[BEGIN GIVEN RECORDS]

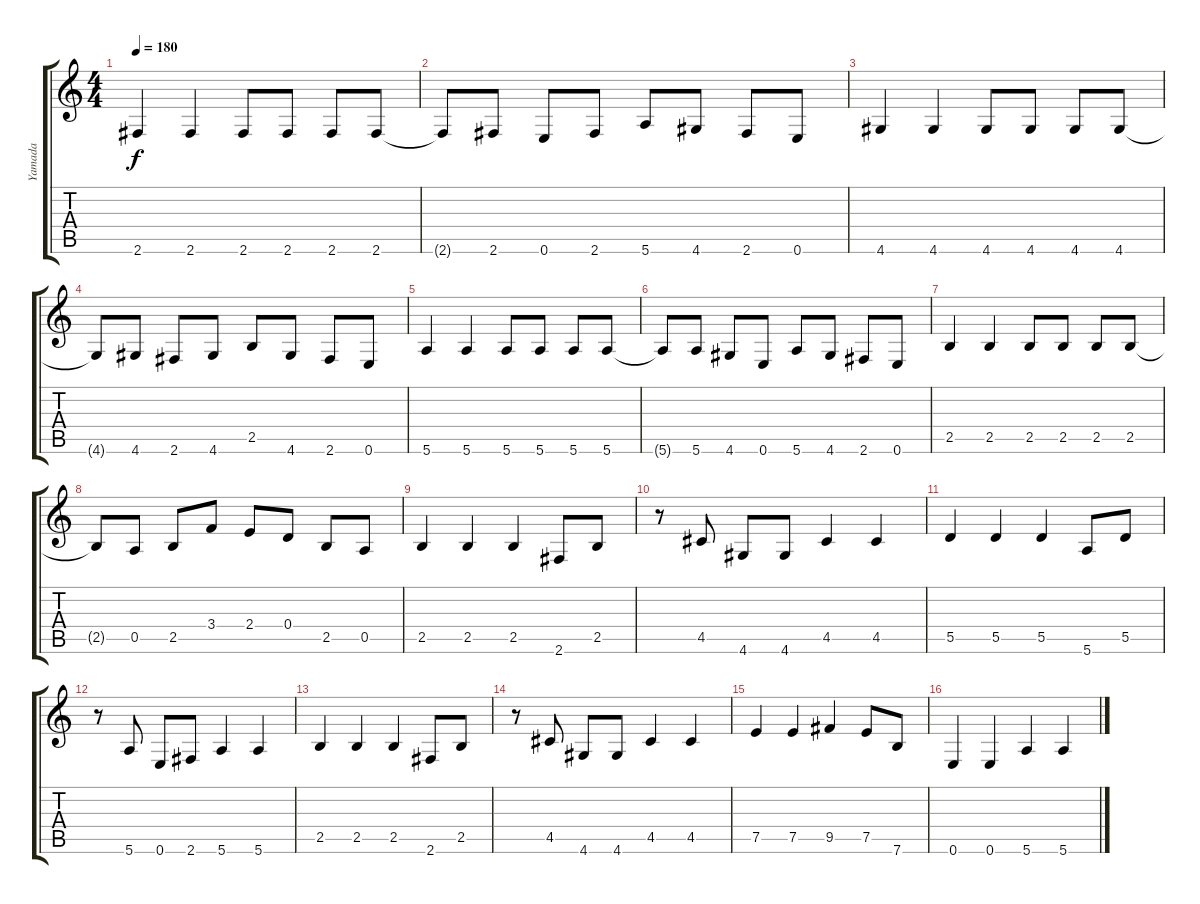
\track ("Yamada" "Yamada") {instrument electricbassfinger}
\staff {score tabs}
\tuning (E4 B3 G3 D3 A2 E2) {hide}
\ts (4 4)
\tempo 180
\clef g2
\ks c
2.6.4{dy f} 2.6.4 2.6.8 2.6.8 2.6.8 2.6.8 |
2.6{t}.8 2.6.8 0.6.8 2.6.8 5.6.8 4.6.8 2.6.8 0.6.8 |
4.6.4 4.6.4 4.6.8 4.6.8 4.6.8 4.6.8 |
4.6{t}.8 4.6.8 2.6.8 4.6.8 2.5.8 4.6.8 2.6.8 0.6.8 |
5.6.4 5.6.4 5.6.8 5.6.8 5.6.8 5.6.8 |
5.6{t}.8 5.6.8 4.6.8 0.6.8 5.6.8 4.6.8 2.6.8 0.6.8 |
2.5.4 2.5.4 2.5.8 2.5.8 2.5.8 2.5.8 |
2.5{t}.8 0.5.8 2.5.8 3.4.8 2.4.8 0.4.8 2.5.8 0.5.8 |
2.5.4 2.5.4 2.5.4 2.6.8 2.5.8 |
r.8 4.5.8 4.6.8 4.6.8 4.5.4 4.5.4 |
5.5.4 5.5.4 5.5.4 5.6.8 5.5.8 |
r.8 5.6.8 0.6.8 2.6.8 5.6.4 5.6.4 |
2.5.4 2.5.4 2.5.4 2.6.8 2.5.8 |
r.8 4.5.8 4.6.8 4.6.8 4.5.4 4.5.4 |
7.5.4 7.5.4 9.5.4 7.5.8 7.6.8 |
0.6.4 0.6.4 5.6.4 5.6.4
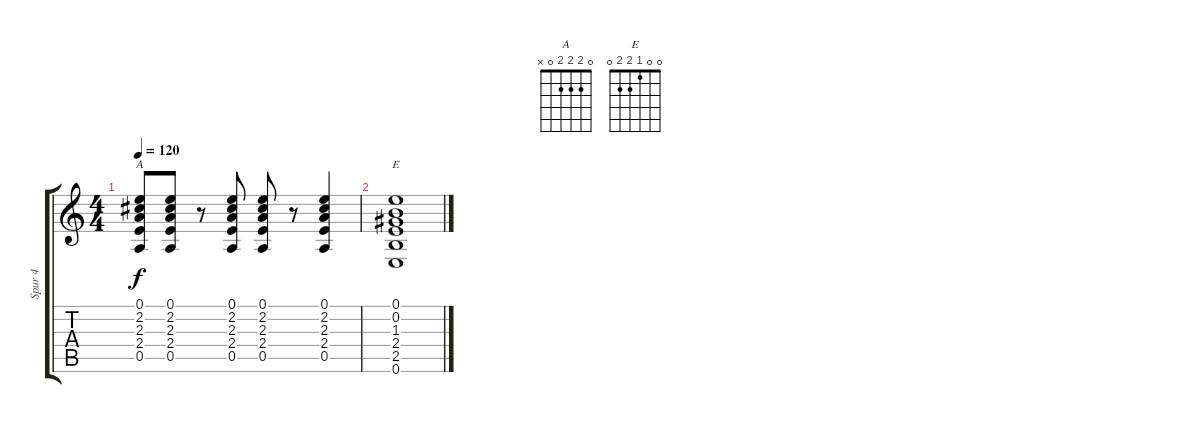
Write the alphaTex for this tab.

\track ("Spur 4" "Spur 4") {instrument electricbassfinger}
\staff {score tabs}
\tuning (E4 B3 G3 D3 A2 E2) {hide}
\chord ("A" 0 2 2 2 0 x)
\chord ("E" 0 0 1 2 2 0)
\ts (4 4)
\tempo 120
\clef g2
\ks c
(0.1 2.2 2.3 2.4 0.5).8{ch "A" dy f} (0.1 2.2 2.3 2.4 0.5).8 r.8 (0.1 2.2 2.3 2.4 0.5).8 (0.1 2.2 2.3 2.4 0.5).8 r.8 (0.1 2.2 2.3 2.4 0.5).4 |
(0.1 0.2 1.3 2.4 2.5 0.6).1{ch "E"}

[END GIVEN RECORDS]

WHAT THE EXERCISE ASKS: Replace "electricbassfinger" with "electricbasspick" everywhere in the entries and write out all their lines again with nothing else changed. Leave the pictures out.

SOLVED EXERCISE:
\track ("Yamada" "Yamada") {instrument electricbasspick}
\staff {score tabs}
\tuning (E4 B3 G3 D3 A2 E2) {hide}
\ts (4 4)
\tempo 180
\clef g2
\ks c
2.6.4{dy f} 2.6.4 2.6.8 2.6.8 2.6.8 2.6.8 |
2.6{t}.8 2.6.8 0.6.8 2.6.8 5.6.8 4.6.8 2.6.8 0.6.8 |
4.6.4 4.6.4 4.6.8 4.6.8 4.6.8 4.6.8 |
4.6{t}.8 4.6.8 2.6.8 4.6.8 2.5.8 4.6.8 2.6.8 0.6.8 |
5.6.4 5.6.4 5.6.8 5.6.8 5.6.8 5.6.8 |
5.6{t}.8 5.6.8 4.6.8 0.6.8 5.6.8 4.6.8 2.6.8 0.6.8 |
2.5.4 2.5.4 2.5.8 2.5.8 2.5.8 2.5.8 |
2.5{t}.8 0.5.8 2.5.8 3.4.8 2.4.8 0.4.8 2.5.8 0.5.8 |
2.5.4 2.5.4 2.5.4 2.6.8 2.5.8 |
r.8 4.5.8 4.6.8 4.6.8 4.5.4 4.5.4 |
5.5.4 5.5.4 5.5.4 5.6.8 5.5.8 |
r.8 5.6.8 0.6.8 2.6.8 5.6.4 5.6.4 |
2.5.4 2.5.4 2.5.4 2.6.8 2.5.8 |
r.8 4.5.8 4.6.8 4.6.8 4.5.4 4.5.4 |
7.5.4 7.5.4 9.5.4 7.5.8 7.6.8 |
0.6.4 0.6.4 5.6.4 5.6.4
Write the alphaTex for this tab.

\track ("Spur 4" "Spur 4") {instrument electricbasspick}
\staff {score tabs}
\tuning (E4 B3 G3 D3 A2 E2) {hide}
\chord ("A" 0 2 2 2 0 x)
\chord ("E" 0 0 1 2 2 0)
\ts (4 4)
\tempo 120
\clef g2
\ks c
(0.1 2.2 2.3 2.4 0.5).8{ch "A" dy f} (0.1 2.2 2.3 2.4 0.5).8 r.8 (0.1 2.2 2.3 2.4 0.5).8 (0.1 2.2 2.3 2.4 0.5).8 r.8 (0.1 2.2 2.3 2.4 0.5).4 |
(0.1 0.2 1.3 2.4 2.5 0.6).1{ch "E"}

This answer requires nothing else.